As the researchers explained in the study: “The bacterial communities colonizing the human body play essential roles in the development of host immunity, metabolism, and behavior.”
Antibiotics have the ability to “disrupt the good bacteria in the microbiome, which protect against allergies and asthma,” Dr. Purvi Parikh, an allergist and immunologist with the Allergy and Asthma Network, tells Yahoo Life.
“So if you overuse antibiotics there is a risk of disrupting it and causing more issues down the line, such as allergies and asthma.”
Parikh says it’s important to note, though, that the study is “just an association or observation — not a direct cause and effect,” adding that a randomized double blind placebo study would be needed to determine that.

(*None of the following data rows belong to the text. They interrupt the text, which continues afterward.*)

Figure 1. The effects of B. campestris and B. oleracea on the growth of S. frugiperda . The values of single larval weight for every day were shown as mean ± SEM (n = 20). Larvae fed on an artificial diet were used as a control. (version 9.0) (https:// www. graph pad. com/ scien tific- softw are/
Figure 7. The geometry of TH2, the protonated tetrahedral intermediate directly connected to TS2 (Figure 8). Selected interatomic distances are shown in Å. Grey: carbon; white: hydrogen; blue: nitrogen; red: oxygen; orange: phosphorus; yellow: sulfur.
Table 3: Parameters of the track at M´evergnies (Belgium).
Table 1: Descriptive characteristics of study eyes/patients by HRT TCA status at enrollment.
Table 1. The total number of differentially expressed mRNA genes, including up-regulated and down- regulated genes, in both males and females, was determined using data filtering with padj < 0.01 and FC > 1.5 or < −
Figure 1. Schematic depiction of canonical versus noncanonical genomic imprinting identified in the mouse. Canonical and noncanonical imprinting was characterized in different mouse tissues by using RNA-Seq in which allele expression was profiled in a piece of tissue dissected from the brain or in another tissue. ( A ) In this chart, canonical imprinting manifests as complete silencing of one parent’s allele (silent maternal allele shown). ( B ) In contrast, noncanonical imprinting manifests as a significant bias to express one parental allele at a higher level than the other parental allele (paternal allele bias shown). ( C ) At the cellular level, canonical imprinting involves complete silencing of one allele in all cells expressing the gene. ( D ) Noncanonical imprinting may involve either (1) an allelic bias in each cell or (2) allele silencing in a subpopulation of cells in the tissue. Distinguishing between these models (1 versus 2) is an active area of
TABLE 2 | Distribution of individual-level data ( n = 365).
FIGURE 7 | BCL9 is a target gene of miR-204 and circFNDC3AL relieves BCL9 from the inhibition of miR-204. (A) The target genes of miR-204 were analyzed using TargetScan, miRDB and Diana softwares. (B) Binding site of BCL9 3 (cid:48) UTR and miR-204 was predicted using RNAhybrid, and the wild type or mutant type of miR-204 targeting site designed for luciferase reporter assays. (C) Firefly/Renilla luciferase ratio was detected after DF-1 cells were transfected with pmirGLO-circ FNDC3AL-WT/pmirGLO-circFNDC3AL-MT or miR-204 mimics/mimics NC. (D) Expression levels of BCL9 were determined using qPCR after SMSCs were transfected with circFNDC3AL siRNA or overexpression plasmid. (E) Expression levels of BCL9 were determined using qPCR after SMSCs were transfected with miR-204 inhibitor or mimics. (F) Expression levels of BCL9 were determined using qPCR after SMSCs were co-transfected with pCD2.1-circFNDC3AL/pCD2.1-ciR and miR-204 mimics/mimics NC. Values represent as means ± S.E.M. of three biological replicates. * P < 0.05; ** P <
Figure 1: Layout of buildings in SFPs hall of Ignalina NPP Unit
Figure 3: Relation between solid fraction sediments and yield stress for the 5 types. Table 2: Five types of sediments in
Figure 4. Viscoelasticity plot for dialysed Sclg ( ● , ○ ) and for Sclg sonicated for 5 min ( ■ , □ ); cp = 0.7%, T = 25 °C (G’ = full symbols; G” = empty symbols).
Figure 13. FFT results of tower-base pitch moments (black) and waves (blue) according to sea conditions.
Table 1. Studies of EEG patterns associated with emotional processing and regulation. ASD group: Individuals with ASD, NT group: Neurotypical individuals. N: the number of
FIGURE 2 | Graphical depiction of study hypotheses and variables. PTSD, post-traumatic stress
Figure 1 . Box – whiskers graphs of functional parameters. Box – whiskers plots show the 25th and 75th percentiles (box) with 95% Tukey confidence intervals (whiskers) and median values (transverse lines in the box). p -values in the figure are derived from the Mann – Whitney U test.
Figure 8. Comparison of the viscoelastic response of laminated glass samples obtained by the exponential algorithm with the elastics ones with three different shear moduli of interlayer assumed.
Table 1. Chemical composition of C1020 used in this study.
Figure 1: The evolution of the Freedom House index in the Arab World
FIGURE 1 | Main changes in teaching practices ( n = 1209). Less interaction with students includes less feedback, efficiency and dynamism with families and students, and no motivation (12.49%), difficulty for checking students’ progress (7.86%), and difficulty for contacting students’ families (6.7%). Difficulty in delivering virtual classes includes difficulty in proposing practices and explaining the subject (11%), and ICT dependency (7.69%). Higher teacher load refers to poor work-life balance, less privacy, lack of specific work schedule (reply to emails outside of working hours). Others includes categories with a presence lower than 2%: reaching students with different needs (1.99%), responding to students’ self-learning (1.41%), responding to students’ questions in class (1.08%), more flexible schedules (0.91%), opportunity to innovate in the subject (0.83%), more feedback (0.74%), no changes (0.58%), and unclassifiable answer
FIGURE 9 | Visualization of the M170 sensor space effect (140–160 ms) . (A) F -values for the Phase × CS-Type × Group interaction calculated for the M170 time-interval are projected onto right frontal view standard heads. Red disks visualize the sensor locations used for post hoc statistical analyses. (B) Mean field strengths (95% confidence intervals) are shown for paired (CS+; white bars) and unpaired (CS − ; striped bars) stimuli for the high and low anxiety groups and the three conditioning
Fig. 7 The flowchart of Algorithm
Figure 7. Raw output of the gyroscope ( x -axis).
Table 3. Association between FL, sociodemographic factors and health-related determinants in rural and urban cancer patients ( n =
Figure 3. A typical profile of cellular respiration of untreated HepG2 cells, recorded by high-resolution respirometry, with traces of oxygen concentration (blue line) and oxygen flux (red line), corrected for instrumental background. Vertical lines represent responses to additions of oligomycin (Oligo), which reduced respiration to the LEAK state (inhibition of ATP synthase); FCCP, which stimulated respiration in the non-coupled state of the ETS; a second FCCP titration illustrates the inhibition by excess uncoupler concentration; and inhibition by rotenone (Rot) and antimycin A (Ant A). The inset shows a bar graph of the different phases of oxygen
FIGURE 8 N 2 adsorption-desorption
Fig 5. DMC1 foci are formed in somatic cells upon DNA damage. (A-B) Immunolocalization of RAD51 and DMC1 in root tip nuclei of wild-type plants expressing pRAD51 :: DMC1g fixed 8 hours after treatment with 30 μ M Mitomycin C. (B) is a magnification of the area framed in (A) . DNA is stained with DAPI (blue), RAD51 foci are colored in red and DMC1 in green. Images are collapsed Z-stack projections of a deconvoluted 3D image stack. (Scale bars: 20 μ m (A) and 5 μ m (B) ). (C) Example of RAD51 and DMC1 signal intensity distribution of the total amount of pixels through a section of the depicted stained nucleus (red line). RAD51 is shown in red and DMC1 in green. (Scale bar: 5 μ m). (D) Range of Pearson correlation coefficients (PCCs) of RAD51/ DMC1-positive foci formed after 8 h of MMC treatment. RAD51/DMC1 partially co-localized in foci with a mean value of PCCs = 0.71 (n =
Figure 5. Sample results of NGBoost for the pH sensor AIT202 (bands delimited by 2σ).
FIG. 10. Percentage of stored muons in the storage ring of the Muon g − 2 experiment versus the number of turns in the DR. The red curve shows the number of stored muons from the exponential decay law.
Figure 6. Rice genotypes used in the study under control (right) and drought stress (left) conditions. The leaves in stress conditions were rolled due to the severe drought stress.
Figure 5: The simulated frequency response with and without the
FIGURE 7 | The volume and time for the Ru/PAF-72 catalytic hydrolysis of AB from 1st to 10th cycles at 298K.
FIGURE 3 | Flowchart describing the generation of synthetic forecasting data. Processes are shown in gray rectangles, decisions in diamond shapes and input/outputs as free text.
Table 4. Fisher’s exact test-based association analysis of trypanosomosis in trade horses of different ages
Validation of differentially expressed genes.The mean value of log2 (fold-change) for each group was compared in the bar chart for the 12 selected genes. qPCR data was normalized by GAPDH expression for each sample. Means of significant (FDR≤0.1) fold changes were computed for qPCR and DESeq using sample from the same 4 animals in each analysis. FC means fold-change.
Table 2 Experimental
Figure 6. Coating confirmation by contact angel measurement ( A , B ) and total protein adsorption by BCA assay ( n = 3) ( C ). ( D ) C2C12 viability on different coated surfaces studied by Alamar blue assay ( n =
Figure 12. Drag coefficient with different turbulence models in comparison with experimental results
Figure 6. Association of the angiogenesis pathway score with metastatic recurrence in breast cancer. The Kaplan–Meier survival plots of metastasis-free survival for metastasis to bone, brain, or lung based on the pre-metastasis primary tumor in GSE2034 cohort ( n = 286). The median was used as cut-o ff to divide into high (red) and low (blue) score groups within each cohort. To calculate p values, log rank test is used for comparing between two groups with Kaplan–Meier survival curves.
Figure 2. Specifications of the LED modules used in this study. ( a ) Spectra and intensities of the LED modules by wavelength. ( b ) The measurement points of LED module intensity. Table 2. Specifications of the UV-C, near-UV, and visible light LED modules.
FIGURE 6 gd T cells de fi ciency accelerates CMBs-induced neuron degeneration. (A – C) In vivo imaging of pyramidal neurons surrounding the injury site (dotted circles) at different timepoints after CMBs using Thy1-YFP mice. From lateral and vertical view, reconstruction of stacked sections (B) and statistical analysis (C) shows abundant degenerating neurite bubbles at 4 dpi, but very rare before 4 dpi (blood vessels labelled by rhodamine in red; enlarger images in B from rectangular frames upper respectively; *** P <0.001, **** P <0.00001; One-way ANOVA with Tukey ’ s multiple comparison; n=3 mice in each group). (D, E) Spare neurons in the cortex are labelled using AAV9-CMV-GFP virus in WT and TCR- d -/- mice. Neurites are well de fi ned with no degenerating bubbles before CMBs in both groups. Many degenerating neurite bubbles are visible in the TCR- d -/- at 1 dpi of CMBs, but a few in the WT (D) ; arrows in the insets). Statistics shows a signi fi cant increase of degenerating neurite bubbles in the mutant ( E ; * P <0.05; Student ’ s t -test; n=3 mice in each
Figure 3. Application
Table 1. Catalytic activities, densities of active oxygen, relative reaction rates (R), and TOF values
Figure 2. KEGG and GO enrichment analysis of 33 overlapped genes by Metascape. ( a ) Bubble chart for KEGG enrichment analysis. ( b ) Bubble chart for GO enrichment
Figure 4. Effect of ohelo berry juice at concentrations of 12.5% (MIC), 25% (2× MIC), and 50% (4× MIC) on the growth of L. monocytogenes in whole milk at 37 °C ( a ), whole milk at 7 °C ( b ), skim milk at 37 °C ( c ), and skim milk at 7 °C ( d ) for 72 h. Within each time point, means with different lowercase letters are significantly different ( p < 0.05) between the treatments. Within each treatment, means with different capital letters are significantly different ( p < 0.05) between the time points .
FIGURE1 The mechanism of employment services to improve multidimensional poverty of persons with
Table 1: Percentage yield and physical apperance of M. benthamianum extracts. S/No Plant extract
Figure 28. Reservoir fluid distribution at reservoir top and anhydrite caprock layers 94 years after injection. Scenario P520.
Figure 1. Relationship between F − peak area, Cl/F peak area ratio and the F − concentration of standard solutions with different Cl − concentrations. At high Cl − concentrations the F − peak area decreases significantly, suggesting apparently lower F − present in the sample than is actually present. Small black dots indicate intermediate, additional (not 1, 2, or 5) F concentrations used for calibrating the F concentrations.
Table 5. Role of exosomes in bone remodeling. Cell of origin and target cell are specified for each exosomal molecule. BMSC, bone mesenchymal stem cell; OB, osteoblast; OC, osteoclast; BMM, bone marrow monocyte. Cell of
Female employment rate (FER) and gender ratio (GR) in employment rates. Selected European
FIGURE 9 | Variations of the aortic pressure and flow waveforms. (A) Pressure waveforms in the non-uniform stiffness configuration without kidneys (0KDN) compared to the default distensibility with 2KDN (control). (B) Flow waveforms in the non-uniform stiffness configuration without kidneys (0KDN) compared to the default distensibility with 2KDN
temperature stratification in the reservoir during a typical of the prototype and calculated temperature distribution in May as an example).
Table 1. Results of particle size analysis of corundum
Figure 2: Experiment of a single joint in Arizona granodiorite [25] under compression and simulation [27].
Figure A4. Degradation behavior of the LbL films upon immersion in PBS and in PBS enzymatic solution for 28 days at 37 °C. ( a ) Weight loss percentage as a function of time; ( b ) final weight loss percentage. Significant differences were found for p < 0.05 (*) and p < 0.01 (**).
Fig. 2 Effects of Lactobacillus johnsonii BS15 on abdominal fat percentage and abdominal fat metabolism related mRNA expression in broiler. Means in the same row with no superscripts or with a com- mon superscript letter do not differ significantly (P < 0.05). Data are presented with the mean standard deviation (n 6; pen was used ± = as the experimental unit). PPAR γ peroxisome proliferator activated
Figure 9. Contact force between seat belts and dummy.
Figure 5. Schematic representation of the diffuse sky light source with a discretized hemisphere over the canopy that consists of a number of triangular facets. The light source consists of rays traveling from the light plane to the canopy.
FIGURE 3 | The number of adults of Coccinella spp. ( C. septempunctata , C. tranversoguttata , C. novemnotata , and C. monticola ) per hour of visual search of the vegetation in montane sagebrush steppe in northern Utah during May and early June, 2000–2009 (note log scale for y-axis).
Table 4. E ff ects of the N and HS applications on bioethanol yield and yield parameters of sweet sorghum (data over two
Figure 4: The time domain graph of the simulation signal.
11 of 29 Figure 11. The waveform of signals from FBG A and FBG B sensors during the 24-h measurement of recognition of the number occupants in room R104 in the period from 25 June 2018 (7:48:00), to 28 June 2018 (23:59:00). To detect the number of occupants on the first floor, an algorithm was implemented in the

Dr. Alan Schroeder, a critical care specialist at Lucile Packard Children’s Hospital Stanford, agrees, and notes that the study also has some limitations. For example, “they don’t look at breastfeeding, which is a huge potential confounder here,” Schroeder tells Yahoo Life.
“Many studies have found breastfeeding reduces infection in the first couple of years of life and it reduces chronic diseases.”
According to the Centers for Disease Control and Prevention, infants who are breastfed have a lower risk of asthma, obesity and other health conditions.
It’s also possible that there are some underlying health conditions at play. “There may be things that are different about kids who wind up needing antibiotics,” says Schroeder, which may explain “some of the outcomes that we are seeing here.”
He adds that it’s possible “kids who are prone to some of these chronic disease like asthma may end up getting more respiratory infections in life, which drives antibiotic exposure.”
Dr. Sheldon Kaplan, professor of pediatrics and head of the pediatric infectious disease section at Baylor College of Medicine, tells Yahoo Life:
“I don’t think this changes the safety profile” of antibiotics. “It’s something to keep in mind as a potential long-term effect of antibiotics on the microbiome, but we need further studies to really prove it.” He adds: “Antibiotics are generally very safe.”
Schroeder, who wrote in a blog post that “antibiotics save lives, irrefutably,” tells Yahoo Life that the medications “really have been game-changers in the last half century.”
The study simply “underscores the importance of using antibiotics in the most careful way,” says Kaplan, by focusing on only prescribing them to treat “true bacterial infections.”
Parikh agrees, adding that “antibiotics should be used if needed” and that this study is more about cautioning against “unnecessary use.”
Adds Schroeder: “Not everything warrants an antibiotic.” But, he says, “In the end, you want to trust your pediatrician. If they feel strongly that it’s indicated, it’s probably worth giving.”
LeBrasseur hopes this research will increase awareness and lead to efforts “to guide the appropriate use of antibiotics in children.” He says, “Further studies will hopefully provide clearer guidelines on which antibiotics are effective yet pose the lowest risk.”